By formula:Eti≤Sti+1
It is improved to:Sti<Sti2<Sti+1<Eti
The time then saved is at least:△t1=Eti-Sti3
The formula is shown:Ith iteration operation need not wait until that i+1 time iteration is fully completed and just start completely, it is only necessary to
Ensure ith starts startup time of the time earlier than i+1 time, and after the map of ith iteration, in ith iteration
Before reduce.Reason for this is that when the map of ith goes to certain proportion, just open the operation of i+1 time
Dynamic, after ith completes all operations, i+1 time iteration can read the result of last iteration.If cannot read
It gets as a result, the iteration of i+1 time will restart unsuccessfully map tasks (fault-tolerance of Hadoop), until reading.
(2) data dependence improves:Second is the constraint for improving data dependence, and the map of i+1 time iteration need not be waited
It could start to calculate local center after being fully completed to ith iteration, it is only necessary to after the completion of the reduce of ith iteration just
Start the task of the calculating of map.
By formula:Eti4<Sti
It is changed to:Eti3<St(i+1)2'
The time then saved is:△t2=Eti4-Eti3>0
The formula indicates that ith reduce is fully completed, and the map of i+1 time could start, because map needs the last time to change
The result of calculation in generation is used to calculate local center in this map task.
4, conclusion
In conclusion iteration is compared to the time saved before improvement every time:
△ t=△ t1+△t2
Improved total time is:
Due to:△t1>0,
So:T>T', it can be deduced that improved time loss disappears certainly less than the distributed k-means times before improvement
Consumption, and the elapsed time of average each iteration is also certainly less than the distributed k-means time loss before improvement, i.e.,
Therefore, to the modification of the Startup time condition of job dependence and data dependence to the efficiency of entire clustering flow
Promotion has certain effect, and is connected compacter between improved operation, accelerates the process of interative computation.

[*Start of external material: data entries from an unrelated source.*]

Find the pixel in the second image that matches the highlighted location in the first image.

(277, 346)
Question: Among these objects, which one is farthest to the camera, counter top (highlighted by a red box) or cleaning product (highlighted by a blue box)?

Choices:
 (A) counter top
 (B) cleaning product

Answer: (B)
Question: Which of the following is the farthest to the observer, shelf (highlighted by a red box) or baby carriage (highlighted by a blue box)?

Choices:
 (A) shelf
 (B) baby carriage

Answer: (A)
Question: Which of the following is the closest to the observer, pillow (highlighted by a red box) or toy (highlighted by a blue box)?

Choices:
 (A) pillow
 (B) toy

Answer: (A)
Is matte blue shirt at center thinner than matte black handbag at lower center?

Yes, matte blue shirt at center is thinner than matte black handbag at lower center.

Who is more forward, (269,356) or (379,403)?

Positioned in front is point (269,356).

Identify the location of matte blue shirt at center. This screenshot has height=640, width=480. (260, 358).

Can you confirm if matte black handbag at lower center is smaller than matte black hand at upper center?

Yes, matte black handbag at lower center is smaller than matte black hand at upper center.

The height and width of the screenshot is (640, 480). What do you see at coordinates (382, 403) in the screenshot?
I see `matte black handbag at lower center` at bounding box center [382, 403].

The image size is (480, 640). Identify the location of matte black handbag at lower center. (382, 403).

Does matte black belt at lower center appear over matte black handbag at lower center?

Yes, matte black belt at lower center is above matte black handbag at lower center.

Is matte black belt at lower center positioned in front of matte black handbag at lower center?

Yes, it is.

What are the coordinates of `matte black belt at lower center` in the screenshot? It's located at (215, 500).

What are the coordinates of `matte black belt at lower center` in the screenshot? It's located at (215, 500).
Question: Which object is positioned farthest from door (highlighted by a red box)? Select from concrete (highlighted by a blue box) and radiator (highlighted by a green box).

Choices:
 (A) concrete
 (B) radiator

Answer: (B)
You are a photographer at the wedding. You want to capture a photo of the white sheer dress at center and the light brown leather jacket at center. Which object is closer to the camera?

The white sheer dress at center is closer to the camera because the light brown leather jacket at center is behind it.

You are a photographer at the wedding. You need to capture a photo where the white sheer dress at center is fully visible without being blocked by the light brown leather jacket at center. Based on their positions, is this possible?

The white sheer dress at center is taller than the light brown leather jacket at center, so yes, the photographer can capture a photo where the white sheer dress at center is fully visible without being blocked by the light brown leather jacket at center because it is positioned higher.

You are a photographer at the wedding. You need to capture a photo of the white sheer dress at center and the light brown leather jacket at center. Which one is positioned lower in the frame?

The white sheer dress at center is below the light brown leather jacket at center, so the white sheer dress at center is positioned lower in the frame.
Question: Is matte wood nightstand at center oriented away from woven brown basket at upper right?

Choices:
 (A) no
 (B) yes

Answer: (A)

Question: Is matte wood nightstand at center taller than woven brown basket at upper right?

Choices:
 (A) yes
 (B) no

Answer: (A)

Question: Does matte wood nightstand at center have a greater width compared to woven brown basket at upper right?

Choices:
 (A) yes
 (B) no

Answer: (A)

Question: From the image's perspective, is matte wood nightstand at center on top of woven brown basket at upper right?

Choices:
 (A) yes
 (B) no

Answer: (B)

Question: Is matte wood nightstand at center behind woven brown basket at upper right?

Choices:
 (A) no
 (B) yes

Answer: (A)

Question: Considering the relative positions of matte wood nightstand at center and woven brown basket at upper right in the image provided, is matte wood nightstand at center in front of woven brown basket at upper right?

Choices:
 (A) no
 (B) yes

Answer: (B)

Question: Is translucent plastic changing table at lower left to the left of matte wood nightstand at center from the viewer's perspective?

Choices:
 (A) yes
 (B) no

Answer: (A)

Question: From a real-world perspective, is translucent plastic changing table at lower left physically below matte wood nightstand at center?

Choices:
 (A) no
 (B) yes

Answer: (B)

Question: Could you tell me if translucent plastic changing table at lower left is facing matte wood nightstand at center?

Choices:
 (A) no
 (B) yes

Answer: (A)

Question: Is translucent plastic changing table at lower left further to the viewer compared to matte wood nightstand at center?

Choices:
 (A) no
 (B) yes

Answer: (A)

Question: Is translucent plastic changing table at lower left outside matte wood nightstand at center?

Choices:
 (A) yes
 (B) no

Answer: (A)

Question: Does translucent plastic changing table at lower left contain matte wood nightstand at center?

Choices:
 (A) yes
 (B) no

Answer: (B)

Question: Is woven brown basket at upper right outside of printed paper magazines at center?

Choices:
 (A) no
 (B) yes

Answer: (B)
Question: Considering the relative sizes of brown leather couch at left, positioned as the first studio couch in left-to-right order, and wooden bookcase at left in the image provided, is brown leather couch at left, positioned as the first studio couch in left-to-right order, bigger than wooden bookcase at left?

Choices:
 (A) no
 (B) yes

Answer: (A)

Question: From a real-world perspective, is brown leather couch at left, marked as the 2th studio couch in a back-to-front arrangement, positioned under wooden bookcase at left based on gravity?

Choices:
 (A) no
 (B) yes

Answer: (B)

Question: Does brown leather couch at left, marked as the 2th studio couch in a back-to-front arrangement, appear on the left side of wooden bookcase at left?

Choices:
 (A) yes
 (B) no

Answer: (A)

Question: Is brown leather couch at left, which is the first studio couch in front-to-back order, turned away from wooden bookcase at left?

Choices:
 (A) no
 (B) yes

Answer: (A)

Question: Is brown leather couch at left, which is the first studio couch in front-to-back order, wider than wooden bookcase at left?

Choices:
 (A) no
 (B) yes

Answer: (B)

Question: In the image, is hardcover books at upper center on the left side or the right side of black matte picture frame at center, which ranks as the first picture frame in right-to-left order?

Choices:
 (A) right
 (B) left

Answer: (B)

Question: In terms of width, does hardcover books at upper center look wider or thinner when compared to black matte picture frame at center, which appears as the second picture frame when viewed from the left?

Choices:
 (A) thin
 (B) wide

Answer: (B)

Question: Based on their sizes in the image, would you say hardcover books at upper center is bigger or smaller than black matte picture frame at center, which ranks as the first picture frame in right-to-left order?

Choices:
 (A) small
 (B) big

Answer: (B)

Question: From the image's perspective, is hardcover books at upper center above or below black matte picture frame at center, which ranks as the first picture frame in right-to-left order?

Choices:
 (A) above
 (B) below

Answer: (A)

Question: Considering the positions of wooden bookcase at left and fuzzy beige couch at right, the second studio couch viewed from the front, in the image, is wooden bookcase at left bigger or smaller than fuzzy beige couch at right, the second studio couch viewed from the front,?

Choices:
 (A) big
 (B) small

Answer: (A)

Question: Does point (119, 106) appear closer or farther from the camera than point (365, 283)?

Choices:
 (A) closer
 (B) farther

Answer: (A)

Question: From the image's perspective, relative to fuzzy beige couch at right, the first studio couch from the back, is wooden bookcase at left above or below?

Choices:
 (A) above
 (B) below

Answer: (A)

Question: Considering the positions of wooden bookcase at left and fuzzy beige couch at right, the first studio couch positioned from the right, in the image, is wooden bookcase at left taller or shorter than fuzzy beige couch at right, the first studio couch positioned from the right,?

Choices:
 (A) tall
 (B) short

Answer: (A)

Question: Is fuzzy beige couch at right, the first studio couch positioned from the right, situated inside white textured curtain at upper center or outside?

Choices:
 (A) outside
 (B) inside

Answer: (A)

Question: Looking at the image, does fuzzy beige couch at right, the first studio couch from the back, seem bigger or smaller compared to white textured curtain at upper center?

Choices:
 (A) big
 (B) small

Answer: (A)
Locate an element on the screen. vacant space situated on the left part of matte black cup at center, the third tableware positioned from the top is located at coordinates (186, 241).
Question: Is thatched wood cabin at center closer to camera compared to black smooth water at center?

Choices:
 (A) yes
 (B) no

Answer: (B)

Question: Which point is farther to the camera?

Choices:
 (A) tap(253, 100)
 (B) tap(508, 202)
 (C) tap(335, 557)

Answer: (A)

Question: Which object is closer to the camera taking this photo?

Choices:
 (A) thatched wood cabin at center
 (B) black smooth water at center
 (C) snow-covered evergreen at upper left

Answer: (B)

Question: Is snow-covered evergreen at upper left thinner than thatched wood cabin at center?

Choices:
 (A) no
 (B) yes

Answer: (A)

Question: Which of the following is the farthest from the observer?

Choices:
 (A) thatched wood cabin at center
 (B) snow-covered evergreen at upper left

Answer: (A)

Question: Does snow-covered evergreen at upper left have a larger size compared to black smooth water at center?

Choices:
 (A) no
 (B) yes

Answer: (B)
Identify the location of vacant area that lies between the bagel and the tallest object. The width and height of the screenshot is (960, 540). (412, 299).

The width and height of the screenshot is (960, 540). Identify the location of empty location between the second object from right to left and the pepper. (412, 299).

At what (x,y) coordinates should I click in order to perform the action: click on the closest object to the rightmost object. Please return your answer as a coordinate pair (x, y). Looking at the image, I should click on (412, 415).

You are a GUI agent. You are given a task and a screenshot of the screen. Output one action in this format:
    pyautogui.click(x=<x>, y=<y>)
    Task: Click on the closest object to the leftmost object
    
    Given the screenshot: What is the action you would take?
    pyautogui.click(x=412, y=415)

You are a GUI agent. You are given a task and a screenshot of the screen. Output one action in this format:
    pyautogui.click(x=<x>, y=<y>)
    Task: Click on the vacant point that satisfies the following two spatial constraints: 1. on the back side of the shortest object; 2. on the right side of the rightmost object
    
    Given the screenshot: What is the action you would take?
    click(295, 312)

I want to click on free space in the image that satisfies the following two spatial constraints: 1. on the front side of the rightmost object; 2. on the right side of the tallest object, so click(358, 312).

It is Job1 and Job2 respectively as shown, here there are two the operation in iterative process with reference to figure 2.Wherein, 1 table
Show job initiation, 2 indicate to execute map tasks, and 3 indicate to execute reduce tasks, and 4 indicate to terminate.
This is the constraints of operation before improving, main there are three constraints, be job dependence respectively, execute dependence,
Data dependence.
Job dependence refers to that Job2 has to start to start after Job1 is fully completed.
Execute to rely on and refer to, the execution in each stage of each job built sequence is fixed, according to startup, map,
Reduce, end sequence execute.
Data dependence refers to that the map functions of Job2 need that until Job1 is fully completed its data could be read, and each make
The data that the reduce in portion is read in the industry will be finished until map functions.
With reference to figure 3, Fig. 3 is the execution flow of operation after improving.,
First, job dependence has been broken, has allowed Job2 that can reduce the shadow for starting the time for time loss with pre-cooling
It rings.
Secondly, broken and executed dependence, allowed process 3 and process 4 to execute together, MyReduce is used in combination to be counted instead of reduce
Global center point is calculated, the process for calculating Global center point is accelerated.
Finally, broken data dependence so that Job2 can be read after the completion of process 3 of Job1 it is upper it is primary repeatedly
The result of calculation in generation.
The specific experiment data of the present invention are as follows:
(1) experimental situation
Use three physical machines, the configuration parameter of every physical machine as follows in experiment:
CPU models | CPU core number | Memory | Hard disk |
Intel(R)Core(TM)i5-2500K CPU@3.30GHz | 4 | 16G | 500G |
1 physical machine of table configures
The virtualization tool used starts 6 virtual machines for XenCenter6.2 in three physical machines.Wherein
Server1 starts two virtual machines, and one uses Win7 systems, the programmed environment as Eclipse.One use
Ubuntu12.04 is responsible for being scheduled Slave nodes as the Master of Hadoop clusters.Remaining two Server difference
Load Slave node of 2 virtual machines as Hadoop clusters.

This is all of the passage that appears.